Just, in general, I keep a thing for them to do that doesn’t affect the main fight too much. At the top of the round, I roll a hidden d20 and make up what’s going on based on that. I feel its a pretty elegant solution to the NPC problem.
duncan
Definitely a good trick to have up your DM’s sleeve! That would also enable you to adjust the difficulty of the fight, should you wish to. The paladin successfully holds the door if the players are struggling already with their own work, but fails to hold the door, if they are doing too well.
Spetzel
In my campaigns the players quickly realize that the “help” is so weak that they are a hindrance (as you say, failing Stealth checks, or dying quickly).
You don’t directly address the question of sidekicks or DMPCs, but there are a few wrinkles on this.
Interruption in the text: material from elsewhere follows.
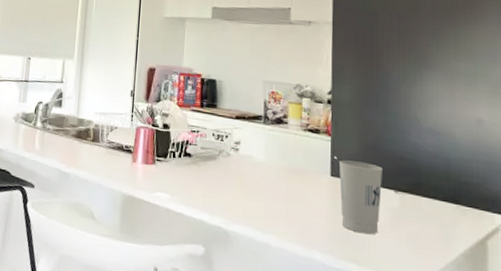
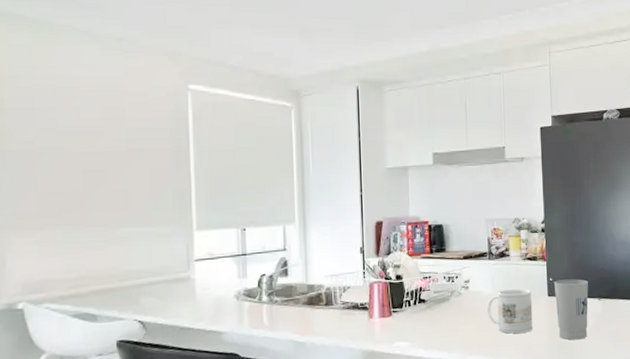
mug: none [257,159,311,212] -> present [486,289,533,334]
In my last campaign, the generally good Fighter just got tired of trying to keep their Sidekick alive. The reverse, when you have a higher-level DMPC, is that at least one character will feel powerless or superfluous. I dealt with that by having the DMPC be a complete coward, but it still wasn’t great. Lesson learned: later on the DMPC was much lower level than them, and was just there for flavor and lore – worked much better.